Sanık H. D..in Markalar Yasasına aykırılık suçundan beraatine, taklit eşyaların 765 sayılı TCY’nın 36. maddesi gereğince müsaderesine ilişkin Eyüp 3. Asliye Ceza Mahkemesince verilen 18.06.2002 gün ve 1276-390 sayılı hüküm, katılan vekili tarafından temyiz edilmekle, dosyayı inceleyen Yargıtay 7. Ceza Dairesince 30.06.2004 gün ve 9599-8971 sayı ile;
“Sanık aşamalardaki savunmalarında deposunda ele geçen eşyalarla kendisinin ilgisinin bulunmadığını, olay günü oğlunu hastaneye götürdüğünü, deposunda polis tara¬fından arama yapıldığının komşularınca kendisine bildirilmesi üzerine, olay yerine geldiğinde deposunun arka tarafında bulunan ve kendisi tarafından kapatılmış olan kapının açılmış olduğunu gördüğünü, eşyaların depoya başkalarınca bırakılmış olabileceğini belirttiği cihetle, zabıt mümzileri dinlenilip olay yerinde uzman bilirkişi marifetiyle deponun arka kapısı açılarak bu miktar eşyanın sanığın bilgisi dışında başkalarınca depoya konulup konulamayacağının keşfen saptanarak, sonucuna göre sanığın hukuki durumunun tayin ve taktiri gerekirken esik soruşturmayla hüküm tesisi,” isabetsizliğinden bozulmuştur.

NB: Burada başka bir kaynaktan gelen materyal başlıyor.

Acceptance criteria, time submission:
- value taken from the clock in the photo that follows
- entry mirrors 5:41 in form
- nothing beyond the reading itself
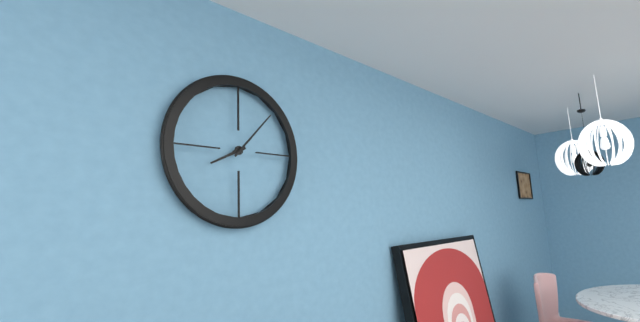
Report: 8:07
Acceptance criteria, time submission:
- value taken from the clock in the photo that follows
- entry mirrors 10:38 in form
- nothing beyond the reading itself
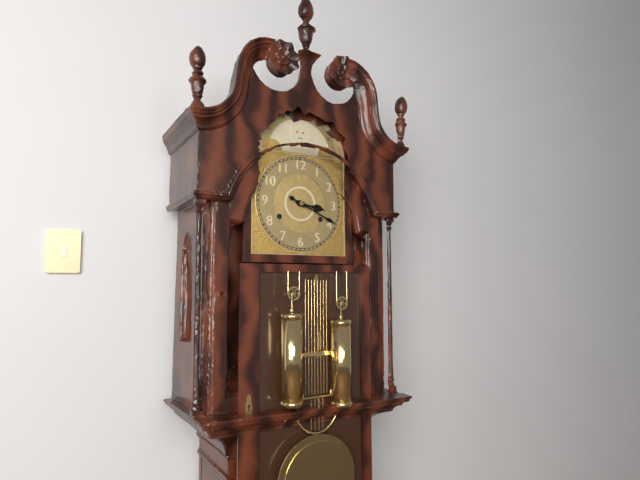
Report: 3:19
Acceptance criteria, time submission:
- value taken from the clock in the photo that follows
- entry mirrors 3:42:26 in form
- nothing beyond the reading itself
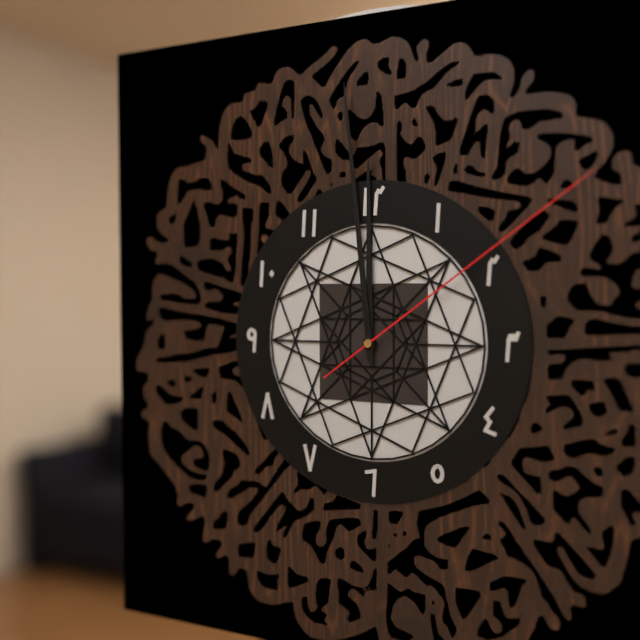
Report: 11:59:09
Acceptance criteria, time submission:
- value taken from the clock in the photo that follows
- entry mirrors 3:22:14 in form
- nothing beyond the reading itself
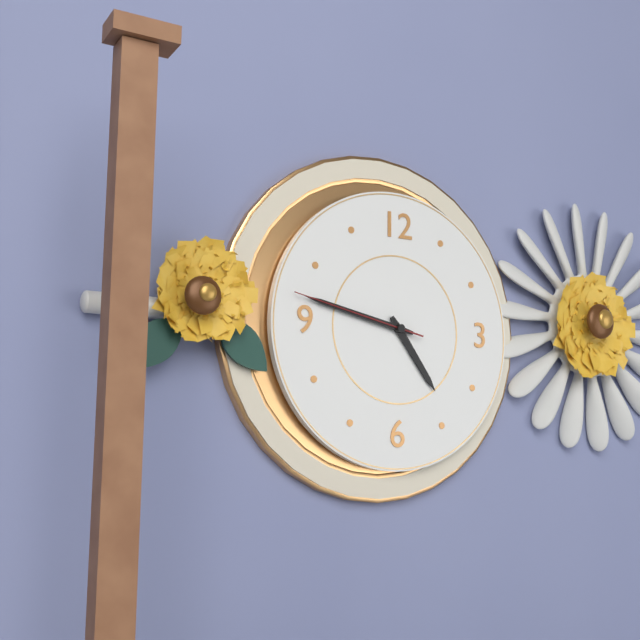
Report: 4:47:47
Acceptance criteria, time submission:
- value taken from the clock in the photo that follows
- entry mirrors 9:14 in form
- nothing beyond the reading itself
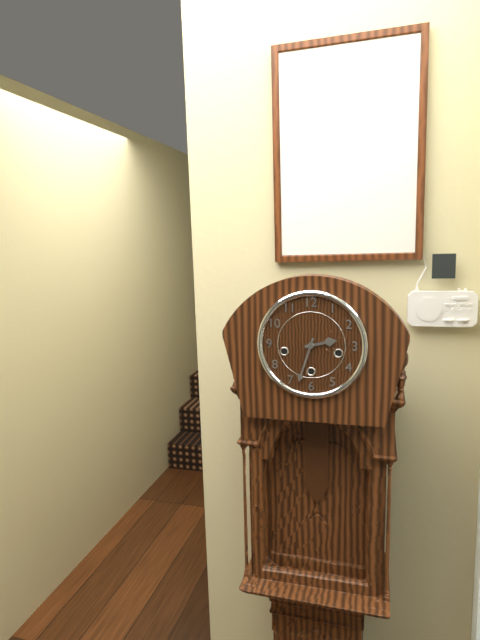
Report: 2:33
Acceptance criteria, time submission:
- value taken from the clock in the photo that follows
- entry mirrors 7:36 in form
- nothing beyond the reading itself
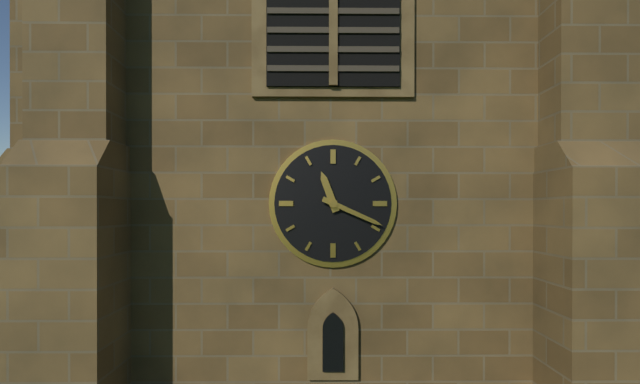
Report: 11:19
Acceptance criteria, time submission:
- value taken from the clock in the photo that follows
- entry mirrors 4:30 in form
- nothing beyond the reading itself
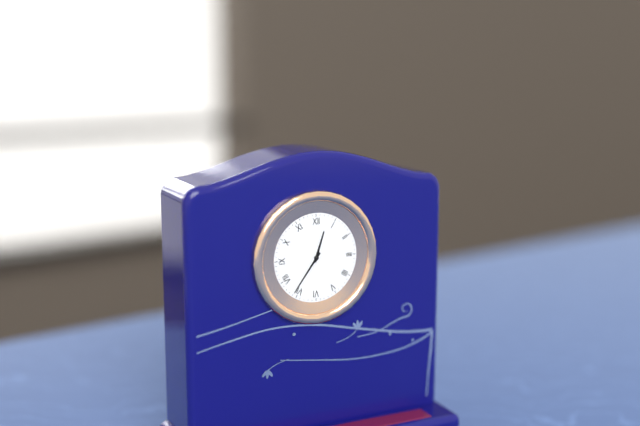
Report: 12:36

Eyüp 3. Asliye Ceza Mahkemesince 27.12.2004 gün ve 798-1734 sayı ile;
Sanık hakkındaki kanıtların mücerret ve şüpheye dayandığı, şüphe sanık lehine yorumlanır ilkesi uyarınca, sanığın beraatine karar verilmesi gerektiği görüşüyle önceki hükümde direnilmiştir.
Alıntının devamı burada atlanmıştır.